Anyway, Boris came on towards the end of the game with England trailing badly. He padded around for a few moments before charging fully 20 yards, head down, towards Germany's Maurizio Gaudino, like an albino bull afflicted with BSE. And he made full and forceful contact with the German's groin area, leaving Gaudino rolling around on the floor, howling in pain, the crowd convulsed with delight and hilarity.

Boris later told the press: "There was no malice. I was going for the ball with my head, which I understand is a legitimate move in soccer."

Ah, yes. The deployment of that horrible word - "soccer" - is the giveaway, isn't it? I spoke to Boris yesterday to confirm my suspicions.
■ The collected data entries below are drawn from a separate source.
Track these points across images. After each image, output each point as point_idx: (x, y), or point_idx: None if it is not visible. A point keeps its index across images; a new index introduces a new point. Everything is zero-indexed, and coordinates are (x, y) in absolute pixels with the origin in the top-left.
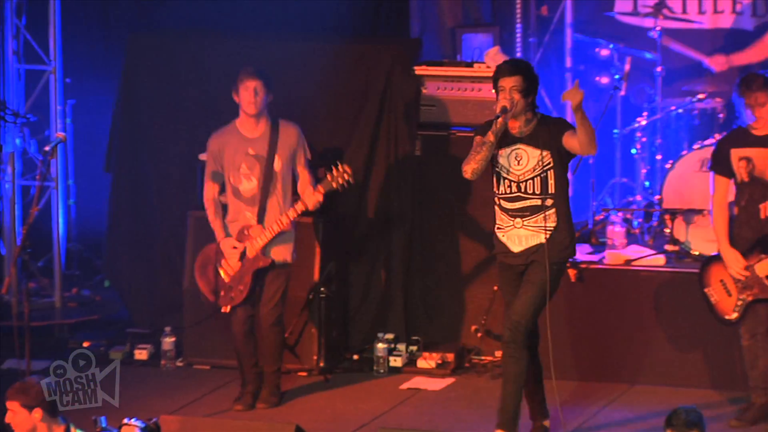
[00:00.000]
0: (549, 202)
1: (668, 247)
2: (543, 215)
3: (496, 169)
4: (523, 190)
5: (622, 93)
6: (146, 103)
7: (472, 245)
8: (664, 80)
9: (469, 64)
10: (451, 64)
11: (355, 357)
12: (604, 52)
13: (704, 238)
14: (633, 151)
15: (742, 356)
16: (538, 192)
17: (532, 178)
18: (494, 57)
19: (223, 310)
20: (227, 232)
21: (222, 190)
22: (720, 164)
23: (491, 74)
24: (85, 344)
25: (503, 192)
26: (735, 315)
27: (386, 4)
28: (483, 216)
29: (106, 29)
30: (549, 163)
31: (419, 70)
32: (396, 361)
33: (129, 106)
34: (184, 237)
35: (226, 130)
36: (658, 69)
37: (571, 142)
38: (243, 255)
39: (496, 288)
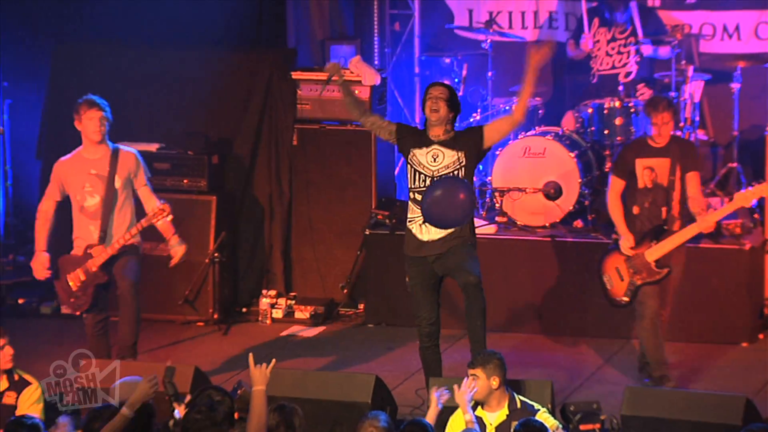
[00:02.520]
0: None
1: (498, 219)
2: None
3: (414, 166)
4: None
5: (461, 93)
6: (69, 102)
7: (339, 218)
8: (494, 83)
9: None
10: (321, 69)
11: (244, 310)
12: (446, 61)
13: (526, 211)
14: None
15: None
16: None
17: (445, 174)
18: (356, 64)
19: (65, 312)
20: (46, 246)
21: (57, 208)
22: (619, 168)
23: (354, 78)
24: (20, 301)
25: (417, 186)
26: (626, 298)
27: (266, 19)
28: (348, 194)
29: (36, 40)
30: (463, 162)
31: (295, 75)
32: (277, 313)
33: (55, 105)
34: None
35: (70, 157)
36: (489, 74)
37: (498, 125)
38: (87, 270)
39: (359, 252)
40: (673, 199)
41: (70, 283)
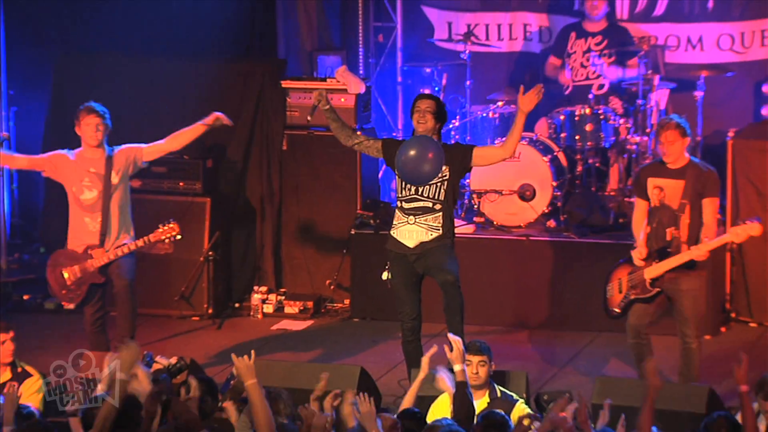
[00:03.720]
0: (438, 206)
1: (476, 219)
2: (432, 216)
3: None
4: (419, 193)
5: None
6: (72, 109)
7: (327, 218)
8: (472, 91)
9: (323, 79)
10: (310, 79)
11: (237, 305)
12: (427, 70)
13: (503, 212)
14: None
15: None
16: (430, 196)
17: (428, 184)
18: (342, 74)
19: (65, 307)
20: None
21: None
22: (636, 188)
23: (340, 86)
24: (25, 297)
25: (403, 194)
26: (618, 310)
27: (258, 31)
28: (334, 196)
29: (39, 51)
30: (446, 176)
31: (285, 84)
32: (268, 308)
33: (58, 112)
34: None
35: (73, 153)
36: (468, 83)
37: (487, 153)
38: (84, 268)
39: (345, 251)
40: (680, 222)
41: (65, 275)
You've never actually played football before, mate, have you? "Um. Ha ha. Think I played in a friendly game a very long time ago. But I take your point. At Eton, I was bloody good at the Wall game - I was captain. And vice-captain of the rugby team."

What on earth were you trying to do to that poor man, Boris? "Rod it was, ha . . . hum . . . my plan was to get the ball with my feet. But, you see, I couldn't get my feet to the ball. It's very difficult."

And did you apologise afterwards? "Yes, yes, of course! He was fine about it, absolutely fine. I had dinner with him."

What did he say to you? "Um. Ha ha. Well. Let me think. Well, actually he didn't say anything to me at all. But I'm sure he was fine about it."